Particle-Hole Symmetry in the Fermion-Chern-Simons and Dirac Descriptions of a Half-Filled Landau Level

TL;DR

This paper demonstrates that the traditional fermion-Chern-Simons theory, when correctly evaluated, aligns with the Dirac fermion approach in describing particle-hole symmetry at half-filled Landau levels, revealing an emergent symmetry.

Contribution

It shows that the Halperin, Lee, Read (HLR) theory inherently predicts particle-hole symmetry near half filling, matching the Dirac fermion description.

Findings

HLR theory results match Dirac fermion predictions for Hall conductance.

Long-wavelength properties in HLR theory exhibit particle-hole symmetry.

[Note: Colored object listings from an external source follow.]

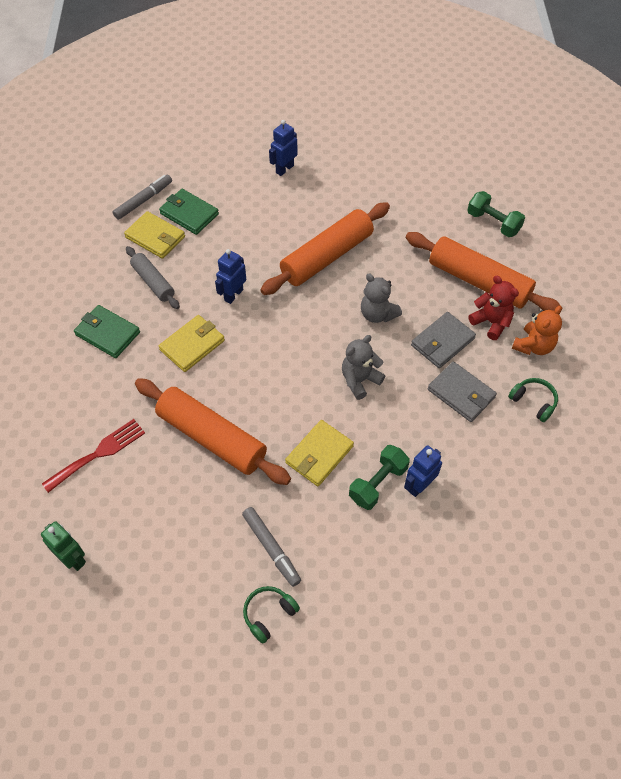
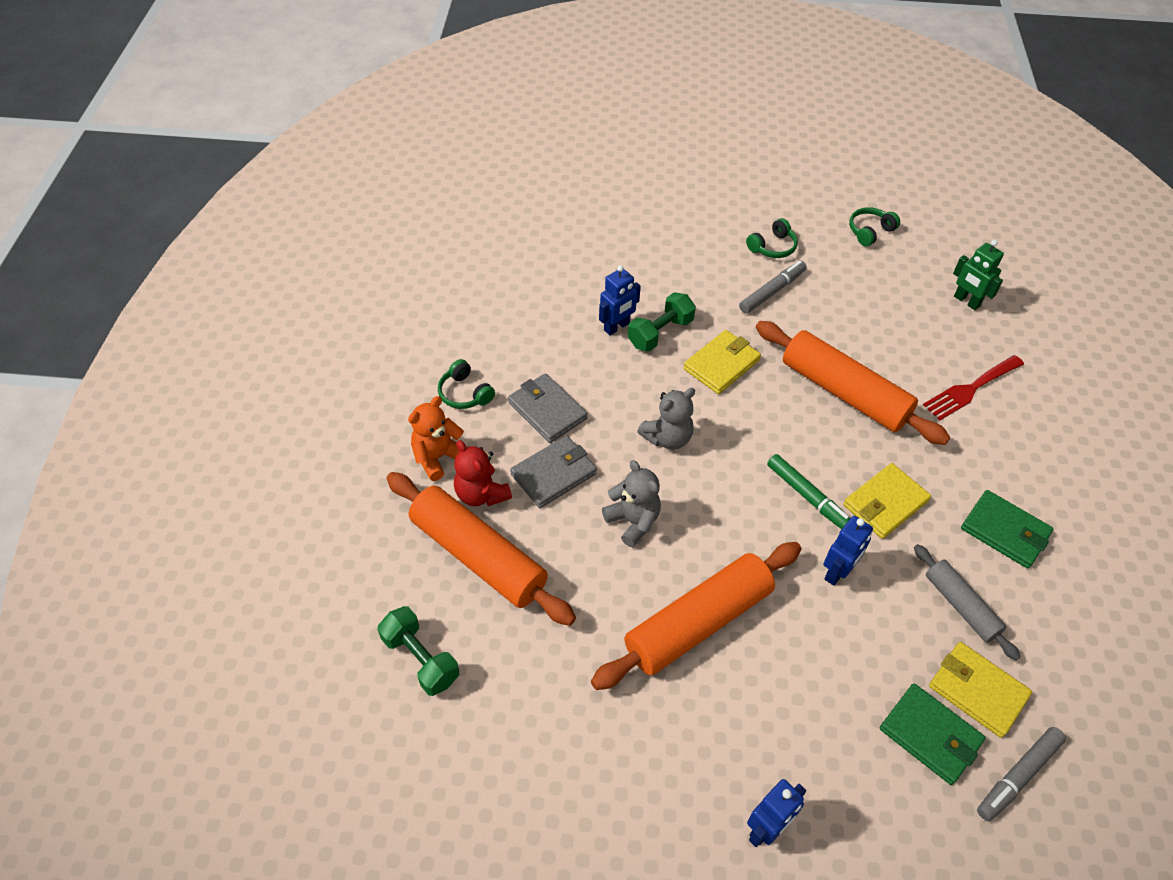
camera: 175 degrees left, 5 degrees down
(156, 655) = (870, 231): none -> green headphones
(250, 344) = (808, 497): none -> green marker
(271, 548) = (772, 291): grey marker -> grey marker turned 75 degrees clockwise

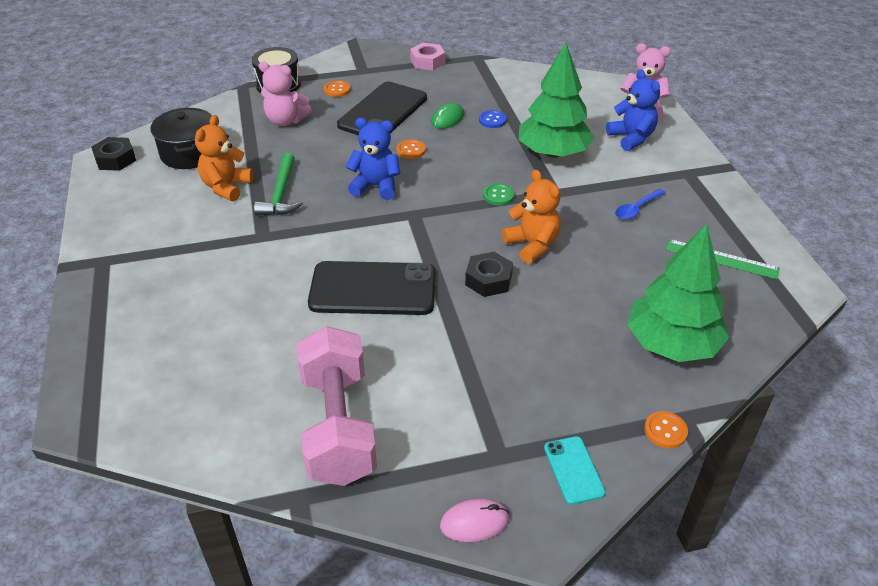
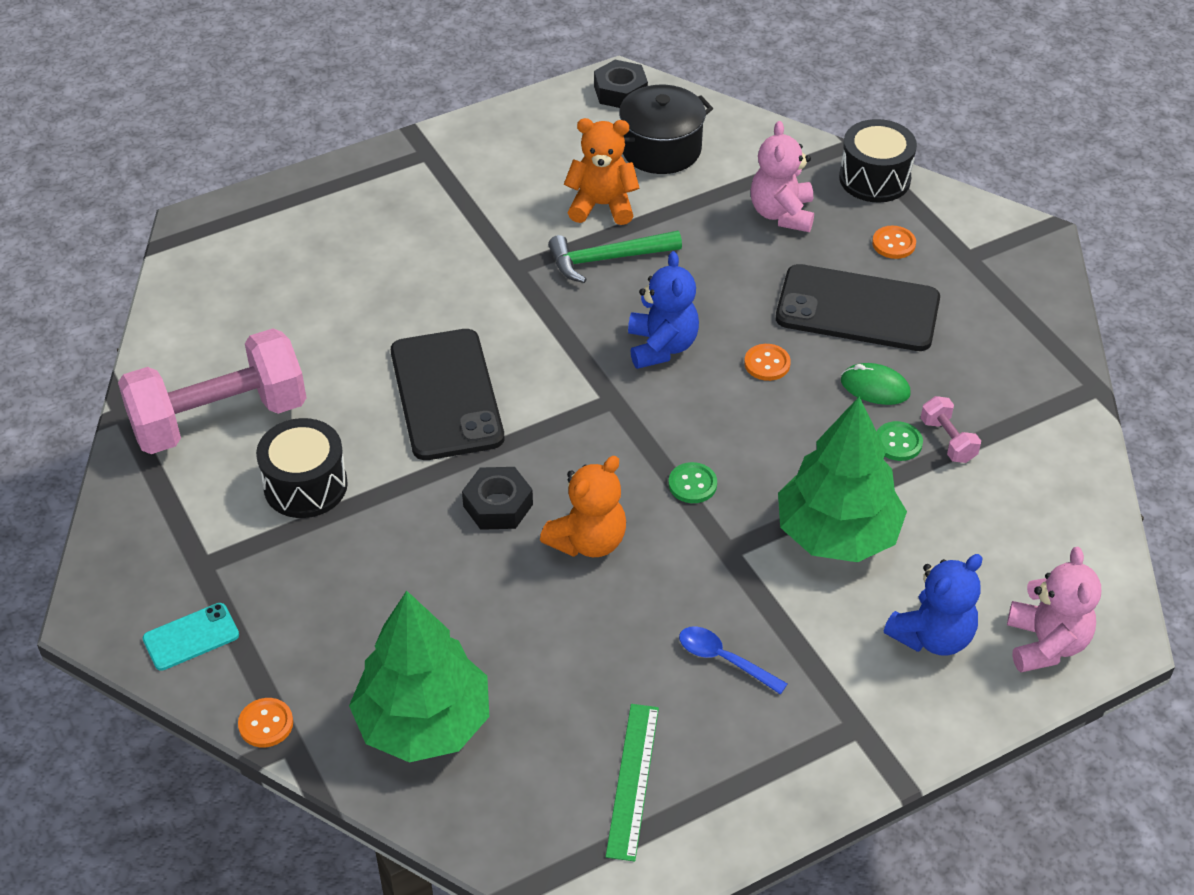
camera: 75 degrees right, 5 degrees up
(427, 62) = (1042, 327): pink nut -> none
(434, 379) = (305, 485): none -> black drum
(474, 522) = (109, 559): pink mouse -> none
(492, 120) = (898, 442): blue button -> green button
(497, 105) = (948, 440): none -> pink dumbbell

Emergent particle-hole symmetry exists in HLR theory even at finite cyclotron energy.

Abstract

It is well known that there is a particle-hole symmetry for spin-polarized electrons with two-body interactions in a partially filled Landau level, which becomes exact in the limit where the cyclotron energy is large compared to the interaction strength, so one can ignore mixing between Landau levels. This symmetry is explicit in the description of a half-filled Landau level recently introduced by D. T. Son, using Dirac fermions, but it was thought to be absent in the older fermion-Chern- Simons approach, developed by Halperin, Lee, and Read and subsequent authors. We show here, however, that when properly evaluated, the Halperin, Lee, Read (HLR) theory gives results for long-wavelength low-energy physical properties, including the Hall conductance in the presence of impurities and the positions of minima in the magnetoroton spectra for fractional quantized Hall states close to half-filling, that are identical to predictions of the Dirac formulation. In fact, the HLR theory predicts an emergent particle-hole symmetry near half filling, even when the cyclotron energy is finite.